**PROBLEM TO SOLVE:**
Output every line below as it stands, dropping only the images.

**DATA LISTING:**
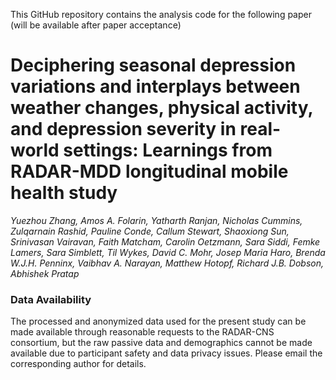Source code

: This GitHub repository contains the analysis code for the following paper (will be available after paper acceptance)
# Deciphering seasonal depression variations and interplays between weather changes, physical activity, and depression severity in real-world settings: Learnings from RADAR-MDD longitudinal mobile health study

_Yuezhou Zhang, Amos A. Folarin, Yatharth Ranjan, Nicholas Cummins, Zulqarnain Rashid, Pauline Conde, Callum Stewart, Shaoxiong Sun, Srinivasan Vairavan, Faith Matcham, Carolin Oetzmann, Sara Siddi, Femke Lamers, Sara Simblett, Til Wykes, David C. Mohr, Josep Maria Haro, Brenda W.J.H. Penninx, Vaibhav A. Narayan, Matthew Hotopf, Richard J.B. Dobson, Abhishek Pratap_

### Data Availability
The processed and anonymized data used for the present study can be made available through reasonable requests to the RADAR-CNS consortium, but the raw passive data and demographics cannot be made available due to participant safety and data privacy issues. Please email the corresponding author for details.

**OUTPUT OF THE EXERCISE:**
Source code

: This GitHub repository contains the analysis code for the following paper (will be available after paper acceptance)
# Deciphering seasonal depression variations and interplays between weather changes, physical activity, and depression severity in real-world settings: Learnings from RADAR-MDD longitudinal mobile health study

_Yuezhou Zhang, Amos A. Folarin, Yatharth Ranjan, Nicholas Cummins, Zulqarnain Rashid, Pauline Conde, Callum Stewart, Shaoxiong Sun, Srinivasan Vairavan, Faith Matcham, Carolin Oetzmann, Sara Siddi, Femke Lamers, Sara Simblett, Til Wykes, David C. Mohr, Josep Maria Haro, Brenda W.J.H. Penninx, Vaibhav A. Narayan, Matthew Hotopf, Richard J.B. Dobson, Abhishek Pratap_

### Data Availability
The processed and anonymized data used for the present study can be made available through reasonable requests to the RADAR-CNS consortium, but the raw passive data and demographics cannot be made available due to participant safety and data privacy issues. Please email the corresponding author for details.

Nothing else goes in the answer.